(Plain-text document sources)

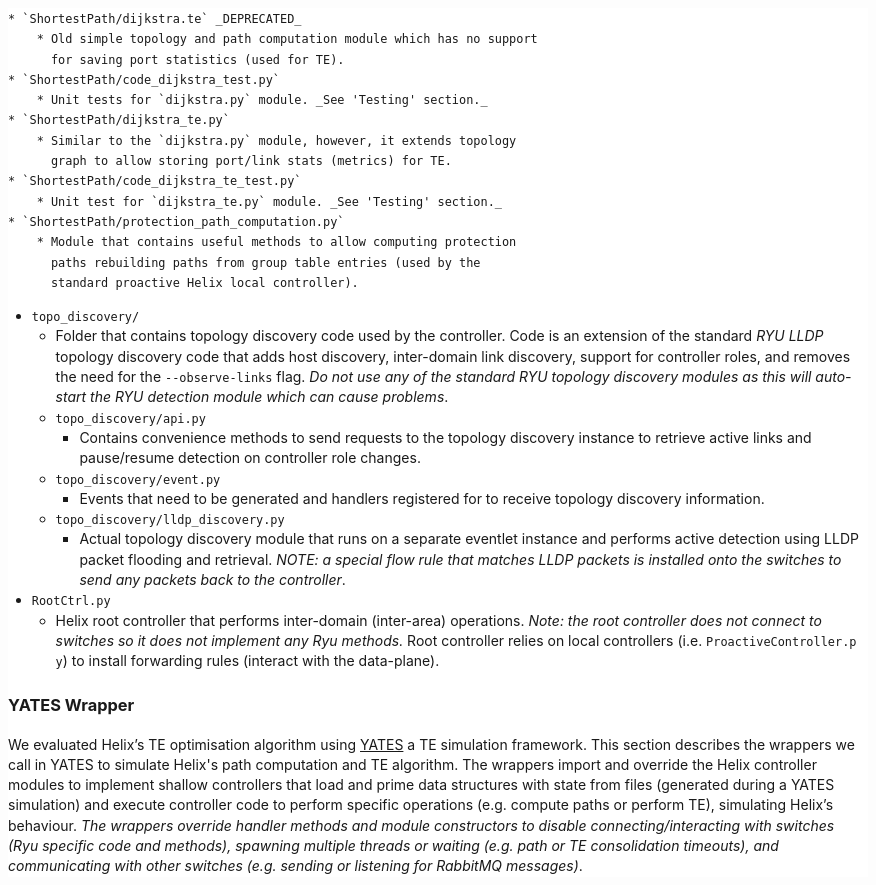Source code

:     * `ShortestPath/dijkstra.te` _DEPRECATED_
        * Old simple topology and path computation module which has no support
          for saving port statistics (used for TE).
    * `ShortestPath/code_dijkstra_test.py`
        * Unit tests for `dijkstra.py` module. _See 'Testing' section._
    * `ShortestPath/dijkstra_te.py`
        * Similar to the `dijkstra.py` module, however, it extends topology
          graph to allow storing port/link stats (metrics) for TE.
    * `ShortestPath/code_dijkstra_te_test.py`
        * Unit test for `dijkstra_te.py` module. _See 'Testing' section._
    * `ShortestPath/protection_path_computation.py`
        * Module that contains useful methods to allow computing protection
          paths rebuilding paths from group table entries (used by the
          standard proactive Helix local controller).
* `topo_discovery/`
    * Folder that contains topology discovery code used by the controller.
      Code is an extension of the standard _RYU LLDP_ topology discovery
      code that adds host discovery, inter-domain link discovery, support
      for controller roles, and removes the need for the `--observe-links`
      flag. _Do not use any of the standard RYU topology discovery modules
      as this will auto-start the RYU detection module which can cause
      problems_.
    * `topo_discovery/api.py`
        * Contains convenience methods to send requests to the topology
          discovery instance to retrieve active links and pause/resume
          detection on controller role changes.
    * `topo_discovery/event.py`
        * Events that need to be generated and handlers registered for to
          receive topology discovery information.
    * `topo_discovery/lldp_discovery.py`
        * Actual topology discovery module that runs on a separate
          eventlet instance and performs active detection using LLDP packet
          flooding and retrieval. _NOTE: a special flow rule that matches LLDP
          packets is installed onto the switches to send any packets back to
          the controller_.
* `RootCtrl.py`
    * Helix root controller that performs inter-domain (inter-area)
    operations. _Note: the root controller does not connect to switches so it
    does not implement any Ryu methods._ Root controller relies on local
    controllers (i.e. `ProactiveController.py`) to install forwarding rules
    (interact with the data-plane).



### YATES Wrapper ###

We evaluated Helix’s TE optimisation algorithm using
[YATES](https://cornell-netlab.github.io/yates/) a TE simulation framework.
This section describes the wrappers we call in YATES to simulate Helix's
path computation and TE algorithm. The wrappers import and override the
Helix controller modules to implement shallow controllers that load and
prime data structures with state from files (generated during a YATES
simulation) and execute controller code to perform specific operations (e.g.
compute paths or perform TE),  simulating Helix’s behaviour. _The wrappers
override handler methods and module constructors to disable
connecting/interacting with switches (Ryu specific code and methods), spawning
multiple threads or waiting (e.g. path or TE consolidation timeouts),
and communicating with other switches (e.g. sending or listening for RabbitMQ
messages)_.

# [WORK INSTRUCTION]
Copy out the lines of the material verbatim, from the line containing "We evaluated Helix’s" through the line containing "connecting/interacting with switches", inclusive.

# [ANSWER SPACE]
We evaluated Helix’s TE optimisation algorithm using
[YATES](https://cornell-netlab.github.io/yates/) a TE simulation framework.
This section describes the wrappers we call in YATES to simulate Helix's
path computation and TE algorithm. The wrappers import and override the
Helix controller modules to implement shallow controllers that load and
prime data structures with state from files (generated during a YATES
simulation) and execute controller code to perform specific operations (e.g.
compute paths or perform TE),  simulating Helix’s behaviour. _The wrappers
override handler methods and module constructors to disable
connecting/interacting with switches (Ryu specific code and methods), spawning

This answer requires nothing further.